Цитируемый текст:
*****
Древнекитайская философия. Эпоха Хань - Коллектив авторов
Вот почему мудрец пестует свой разум, сохраняя в гармонии и расслабленным свой эфир, в равновесии свою форму и вместе с дао тонет и всплывает, поднимается и опускается. В покое — следует, побуждаемый — приходит в действие. Его следование подобно складкам одежды, его действие стремительно, как пуск стрелы, — нет такого превращения среди тьмы вещей, которое бы упустил, нет такого изменения в делах, на которое бы не откликнулся.
Глава вторая. О начале сущего
Было начало. Было предначало этого начала. Было доначало этого предначала начала. Было бытие, было небытие. Было предначало бытия и небытия. Было доначало этого предначала бытия и небытия[197].
Так называемое начало. Всеобщее затаенное возбуждение еще не прорвалось. Как обещание почки, как отрастающие после порубки ростки. Еще нет каких-либо форм и границ. Только шорох абсолютного небытия. Все полно желанием жизни, но еще не определились роды вещей.
Было предначало начала. Небесный эфир начал опускаться, земной эфир стал подниматься. Инь и ян соединились. Переплетаясь, поплыли, клубясь, в космическом пространстве. Объятые благом, тая внутри гармонию. Свиваясь и сплетаясь, стремясь прийти в соприкосновение с вещами, но так и не осуществив предвестия.
Было доначало предначала начала. Небо затаило свой гармонический [эфир], и он еще не опустился. Земля хранила [свой] эфир, и он еще не поднялся. Пустота, небытие, тишина, безмолвие. Молчащее занебесье; небытие, похожее на сон. Эфир плыл, составляя великое единство с глубокой тьмою.
*****
Материал для упражнения:
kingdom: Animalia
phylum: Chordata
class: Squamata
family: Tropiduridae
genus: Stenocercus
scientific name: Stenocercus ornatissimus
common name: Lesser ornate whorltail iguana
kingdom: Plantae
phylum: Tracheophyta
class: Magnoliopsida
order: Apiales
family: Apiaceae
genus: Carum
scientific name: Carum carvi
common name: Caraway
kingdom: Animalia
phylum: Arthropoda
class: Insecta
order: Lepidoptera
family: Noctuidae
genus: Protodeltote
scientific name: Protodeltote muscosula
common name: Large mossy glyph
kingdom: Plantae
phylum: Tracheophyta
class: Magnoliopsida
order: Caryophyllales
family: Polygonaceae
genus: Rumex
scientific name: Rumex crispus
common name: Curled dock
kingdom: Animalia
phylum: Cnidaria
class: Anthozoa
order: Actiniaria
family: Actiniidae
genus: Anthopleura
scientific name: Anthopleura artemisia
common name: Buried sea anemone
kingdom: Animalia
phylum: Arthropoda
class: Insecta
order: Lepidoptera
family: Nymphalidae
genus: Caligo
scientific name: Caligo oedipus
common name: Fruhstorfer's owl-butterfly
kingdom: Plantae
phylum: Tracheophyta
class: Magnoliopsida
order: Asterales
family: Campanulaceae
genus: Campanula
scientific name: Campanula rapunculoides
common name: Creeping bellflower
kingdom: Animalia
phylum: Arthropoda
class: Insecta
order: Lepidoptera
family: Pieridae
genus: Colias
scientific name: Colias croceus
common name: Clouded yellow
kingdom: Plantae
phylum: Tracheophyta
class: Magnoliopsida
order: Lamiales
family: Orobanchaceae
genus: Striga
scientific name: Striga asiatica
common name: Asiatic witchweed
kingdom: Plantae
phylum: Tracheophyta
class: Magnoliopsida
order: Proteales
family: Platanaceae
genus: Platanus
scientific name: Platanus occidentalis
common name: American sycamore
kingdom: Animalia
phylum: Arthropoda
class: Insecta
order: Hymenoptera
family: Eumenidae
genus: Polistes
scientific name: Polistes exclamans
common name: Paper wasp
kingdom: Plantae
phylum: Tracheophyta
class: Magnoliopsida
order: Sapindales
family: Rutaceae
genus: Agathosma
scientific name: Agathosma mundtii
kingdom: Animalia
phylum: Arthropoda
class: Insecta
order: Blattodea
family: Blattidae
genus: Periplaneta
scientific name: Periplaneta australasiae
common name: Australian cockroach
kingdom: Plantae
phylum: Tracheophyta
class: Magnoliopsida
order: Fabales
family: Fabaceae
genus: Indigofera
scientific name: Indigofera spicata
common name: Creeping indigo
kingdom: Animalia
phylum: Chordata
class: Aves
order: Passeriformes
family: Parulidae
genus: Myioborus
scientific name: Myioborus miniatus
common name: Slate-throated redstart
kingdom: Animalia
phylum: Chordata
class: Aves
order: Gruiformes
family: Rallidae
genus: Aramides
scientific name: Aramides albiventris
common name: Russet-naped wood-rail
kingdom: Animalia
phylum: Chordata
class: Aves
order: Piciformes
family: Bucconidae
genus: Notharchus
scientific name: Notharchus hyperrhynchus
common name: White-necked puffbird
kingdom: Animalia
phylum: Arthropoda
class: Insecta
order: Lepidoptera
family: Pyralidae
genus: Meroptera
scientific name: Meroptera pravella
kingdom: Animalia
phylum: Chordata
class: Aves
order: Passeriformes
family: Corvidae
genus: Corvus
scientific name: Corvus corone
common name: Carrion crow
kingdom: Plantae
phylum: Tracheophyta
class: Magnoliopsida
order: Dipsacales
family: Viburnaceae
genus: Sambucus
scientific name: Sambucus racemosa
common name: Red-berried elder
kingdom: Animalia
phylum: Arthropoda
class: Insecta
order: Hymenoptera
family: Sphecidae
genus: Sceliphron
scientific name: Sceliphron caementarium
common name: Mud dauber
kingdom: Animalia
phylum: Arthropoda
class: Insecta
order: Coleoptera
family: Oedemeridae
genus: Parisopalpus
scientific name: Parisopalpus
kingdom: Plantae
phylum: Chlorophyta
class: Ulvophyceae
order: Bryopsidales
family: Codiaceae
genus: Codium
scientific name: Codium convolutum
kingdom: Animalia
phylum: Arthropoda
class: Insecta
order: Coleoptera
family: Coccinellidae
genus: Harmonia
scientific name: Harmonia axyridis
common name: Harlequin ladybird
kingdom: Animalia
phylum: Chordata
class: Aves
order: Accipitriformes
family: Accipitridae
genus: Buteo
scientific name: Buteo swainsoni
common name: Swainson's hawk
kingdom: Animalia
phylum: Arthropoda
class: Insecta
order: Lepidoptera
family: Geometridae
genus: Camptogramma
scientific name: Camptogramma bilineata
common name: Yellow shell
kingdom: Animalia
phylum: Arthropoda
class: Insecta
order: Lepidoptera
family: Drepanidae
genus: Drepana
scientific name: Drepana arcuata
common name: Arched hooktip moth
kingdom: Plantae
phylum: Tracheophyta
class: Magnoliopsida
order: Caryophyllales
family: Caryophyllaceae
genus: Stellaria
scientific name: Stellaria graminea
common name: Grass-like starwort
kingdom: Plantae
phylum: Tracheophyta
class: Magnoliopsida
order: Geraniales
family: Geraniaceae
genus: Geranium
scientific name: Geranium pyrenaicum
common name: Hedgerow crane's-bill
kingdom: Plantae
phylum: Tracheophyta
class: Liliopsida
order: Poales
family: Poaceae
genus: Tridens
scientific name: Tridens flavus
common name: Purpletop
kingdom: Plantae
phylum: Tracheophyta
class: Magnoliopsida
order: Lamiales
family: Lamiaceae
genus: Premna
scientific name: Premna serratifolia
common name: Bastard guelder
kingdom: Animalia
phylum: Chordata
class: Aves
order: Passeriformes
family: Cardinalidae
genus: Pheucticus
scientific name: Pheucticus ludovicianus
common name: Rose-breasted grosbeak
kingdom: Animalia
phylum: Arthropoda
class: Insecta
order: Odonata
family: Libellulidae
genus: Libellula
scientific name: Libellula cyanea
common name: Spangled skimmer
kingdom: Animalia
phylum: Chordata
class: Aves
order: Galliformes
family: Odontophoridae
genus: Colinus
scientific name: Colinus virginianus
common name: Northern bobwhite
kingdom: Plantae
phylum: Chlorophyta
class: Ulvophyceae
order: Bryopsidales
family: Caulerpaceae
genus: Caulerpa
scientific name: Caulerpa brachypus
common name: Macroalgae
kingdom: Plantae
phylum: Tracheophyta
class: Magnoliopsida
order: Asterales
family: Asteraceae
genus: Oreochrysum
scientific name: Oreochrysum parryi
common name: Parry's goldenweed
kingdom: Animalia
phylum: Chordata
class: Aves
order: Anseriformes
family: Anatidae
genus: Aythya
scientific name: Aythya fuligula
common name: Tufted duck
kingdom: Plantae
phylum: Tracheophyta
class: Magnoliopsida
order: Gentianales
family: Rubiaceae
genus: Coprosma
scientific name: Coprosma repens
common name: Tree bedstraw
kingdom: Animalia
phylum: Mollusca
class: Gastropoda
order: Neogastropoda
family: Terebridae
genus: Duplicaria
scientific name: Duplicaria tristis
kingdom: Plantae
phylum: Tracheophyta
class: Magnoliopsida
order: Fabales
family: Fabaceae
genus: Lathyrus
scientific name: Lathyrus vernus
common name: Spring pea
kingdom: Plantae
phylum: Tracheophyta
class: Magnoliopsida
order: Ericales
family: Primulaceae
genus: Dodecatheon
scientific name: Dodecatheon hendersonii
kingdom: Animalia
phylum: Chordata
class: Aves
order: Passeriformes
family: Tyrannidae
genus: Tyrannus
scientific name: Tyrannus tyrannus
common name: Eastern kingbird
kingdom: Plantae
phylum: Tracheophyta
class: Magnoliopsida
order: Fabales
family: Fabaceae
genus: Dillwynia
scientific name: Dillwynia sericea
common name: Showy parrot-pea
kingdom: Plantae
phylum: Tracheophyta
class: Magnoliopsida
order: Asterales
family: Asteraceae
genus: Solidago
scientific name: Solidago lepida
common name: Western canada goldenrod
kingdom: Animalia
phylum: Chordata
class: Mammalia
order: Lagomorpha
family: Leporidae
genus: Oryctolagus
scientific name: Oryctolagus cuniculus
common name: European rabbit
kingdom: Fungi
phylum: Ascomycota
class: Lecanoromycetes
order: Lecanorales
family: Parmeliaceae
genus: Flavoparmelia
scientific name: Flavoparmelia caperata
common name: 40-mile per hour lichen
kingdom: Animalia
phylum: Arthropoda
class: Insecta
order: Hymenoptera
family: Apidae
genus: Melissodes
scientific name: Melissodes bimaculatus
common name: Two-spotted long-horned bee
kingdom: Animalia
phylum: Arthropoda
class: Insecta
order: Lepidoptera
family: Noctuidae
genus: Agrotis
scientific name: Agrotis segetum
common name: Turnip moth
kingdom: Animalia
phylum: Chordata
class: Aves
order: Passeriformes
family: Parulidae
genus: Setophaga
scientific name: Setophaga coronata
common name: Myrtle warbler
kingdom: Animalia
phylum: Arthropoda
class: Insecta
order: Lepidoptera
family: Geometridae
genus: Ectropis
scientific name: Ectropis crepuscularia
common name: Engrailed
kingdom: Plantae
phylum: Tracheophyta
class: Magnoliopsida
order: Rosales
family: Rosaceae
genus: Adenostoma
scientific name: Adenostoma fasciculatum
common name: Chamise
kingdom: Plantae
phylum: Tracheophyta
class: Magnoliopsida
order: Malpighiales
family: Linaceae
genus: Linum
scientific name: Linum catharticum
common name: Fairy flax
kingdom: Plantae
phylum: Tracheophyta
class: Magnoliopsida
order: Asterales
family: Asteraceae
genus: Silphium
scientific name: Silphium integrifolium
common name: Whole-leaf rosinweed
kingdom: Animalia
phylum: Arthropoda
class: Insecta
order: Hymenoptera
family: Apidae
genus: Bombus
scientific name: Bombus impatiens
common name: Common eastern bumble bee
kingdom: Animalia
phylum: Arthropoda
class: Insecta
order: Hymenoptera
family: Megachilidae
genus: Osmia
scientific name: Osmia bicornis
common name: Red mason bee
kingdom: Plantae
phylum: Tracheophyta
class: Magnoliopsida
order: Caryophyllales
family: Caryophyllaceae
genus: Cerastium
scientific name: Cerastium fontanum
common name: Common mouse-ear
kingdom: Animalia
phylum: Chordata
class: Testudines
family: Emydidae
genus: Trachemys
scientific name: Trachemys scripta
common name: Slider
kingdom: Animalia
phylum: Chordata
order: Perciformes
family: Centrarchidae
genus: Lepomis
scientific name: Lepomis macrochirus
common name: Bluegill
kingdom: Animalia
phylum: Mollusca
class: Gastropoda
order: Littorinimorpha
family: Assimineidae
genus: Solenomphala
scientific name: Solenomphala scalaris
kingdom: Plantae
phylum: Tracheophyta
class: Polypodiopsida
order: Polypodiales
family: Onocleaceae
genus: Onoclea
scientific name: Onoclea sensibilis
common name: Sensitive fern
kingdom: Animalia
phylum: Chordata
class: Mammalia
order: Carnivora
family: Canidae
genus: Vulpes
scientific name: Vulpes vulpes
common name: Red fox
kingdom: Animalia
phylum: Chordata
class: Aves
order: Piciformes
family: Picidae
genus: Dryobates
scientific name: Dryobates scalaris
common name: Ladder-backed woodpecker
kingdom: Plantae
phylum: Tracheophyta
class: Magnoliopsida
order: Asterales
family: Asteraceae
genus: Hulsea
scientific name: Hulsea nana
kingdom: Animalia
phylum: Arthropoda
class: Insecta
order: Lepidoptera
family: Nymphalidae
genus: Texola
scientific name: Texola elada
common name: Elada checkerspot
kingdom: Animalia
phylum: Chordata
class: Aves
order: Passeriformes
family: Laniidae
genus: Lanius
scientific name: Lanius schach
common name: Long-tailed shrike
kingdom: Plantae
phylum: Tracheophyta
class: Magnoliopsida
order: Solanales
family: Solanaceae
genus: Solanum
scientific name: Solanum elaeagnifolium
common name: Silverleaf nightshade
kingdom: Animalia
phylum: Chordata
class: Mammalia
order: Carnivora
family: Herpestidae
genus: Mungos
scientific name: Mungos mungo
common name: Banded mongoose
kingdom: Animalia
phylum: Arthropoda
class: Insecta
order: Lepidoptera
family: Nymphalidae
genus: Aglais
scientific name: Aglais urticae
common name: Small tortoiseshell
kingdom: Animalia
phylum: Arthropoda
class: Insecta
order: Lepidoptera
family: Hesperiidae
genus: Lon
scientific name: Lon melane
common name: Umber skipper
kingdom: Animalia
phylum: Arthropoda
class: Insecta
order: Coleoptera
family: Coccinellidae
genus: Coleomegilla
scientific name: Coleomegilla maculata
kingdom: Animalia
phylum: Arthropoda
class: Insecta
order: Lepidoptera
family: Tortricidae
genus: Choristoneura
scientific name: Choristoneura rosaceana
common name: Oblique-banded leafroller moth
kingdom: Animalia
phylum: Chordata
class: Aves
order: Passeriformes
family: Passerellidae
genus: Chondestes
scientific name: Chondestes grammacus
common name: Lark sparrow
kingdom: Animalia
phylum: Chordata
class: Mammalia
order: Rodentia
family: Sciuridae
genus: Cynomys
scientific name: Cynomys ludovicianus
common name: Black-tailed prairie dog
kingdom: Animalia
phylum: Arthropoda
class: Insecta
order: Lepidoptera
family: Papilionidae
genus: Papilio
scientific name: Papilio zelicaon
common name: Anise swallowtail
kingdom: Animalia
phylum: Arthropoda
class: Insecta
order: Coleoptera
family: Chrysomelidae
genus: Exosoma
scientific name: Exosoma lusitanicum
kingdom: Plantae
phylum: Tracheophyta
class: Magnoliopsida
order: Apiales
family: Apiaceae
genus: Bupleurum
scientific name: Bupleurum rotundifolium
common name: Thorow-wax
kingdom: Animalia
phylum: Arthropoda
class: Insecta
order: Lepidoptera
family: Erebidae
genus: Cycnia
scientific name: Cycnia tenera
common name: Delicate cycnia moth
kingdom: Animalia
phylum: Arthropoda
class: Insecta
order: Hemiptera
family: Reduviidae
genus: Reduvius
*****
Письменные задания:
1. Перепишите слово в слово строки, идущие после текста: от самой первой до строки с «order: Actiniaria» включительно.
2. Напишите, что идёт дальше в отрывке о начале сущего из древнекитайской философии.

Итоговые ответы:
1.
kingdom: Animalia
phylum: Chordata
class: Squamata
family: Tropiduridae
genus: Stenocercus
scientific name: Stenocercus ornatissimus
common name: Lesser ornate whorltail iguana
kingdom: Plantae
phylum: Tracheophyta
class: Magnoliopsida
order: Apiales
family: Apiaceae
genus: Carum
scientific name: Carum carvi
common name: Caraway
kingdom: Animalia
phylum: Arthropoda
class: Insecta
order: Lepidoptera
family: Noctuidae
genus: Protodeltote
scientific name: Protodeltote muscosula
common name: Large mossy glyph
kingdom: Plantae
phylum: Tracheophyta
class: Magnoliopsida
order: Caryophyllales
family: Polygonaceae
genus: Rumex
scientific name: Rumex crispus
common name: Curled dock
kingdom: Animalia
phylum: Cnidaria
class: Anthozoa
order: Actiniaria

2.
Было бытие. Тьма вещей во множестве пустила корневища и корни, образовались ветви и листья, зеленый лук и подземные грибы. Сочная трава ярко заблестела, насекомые встрепенулись, черви зашевелились, все задвигалось и задышало. И это уже можно было подержать в руке и измерить.
Было небытие. Смотришь — не видишь его формы; слушаешь — не слышишь его голоса; трогаешь — не можешь его схватить; смотришь вдаль — не видишь его предела. Свободно течет и переливается, как в плавильном котле. Бескрайне, безбрежно. Нельзя ни измерить его, ни рассчитать. Все слито в Свете.
Было предначало бытия и небытия. [Оно] обнимает собою небо и землю, формует тьму вещей, составляет Великое единство с тьмой хаоса. Никакая глубина или широта не могут выйти за его пределы. Рассеченная осенняя паутинка, раздвоенная ость колоска[198] не могут служить ему нутром. Не имеющее границ пространство; в нем рождается корень бытия и небытия.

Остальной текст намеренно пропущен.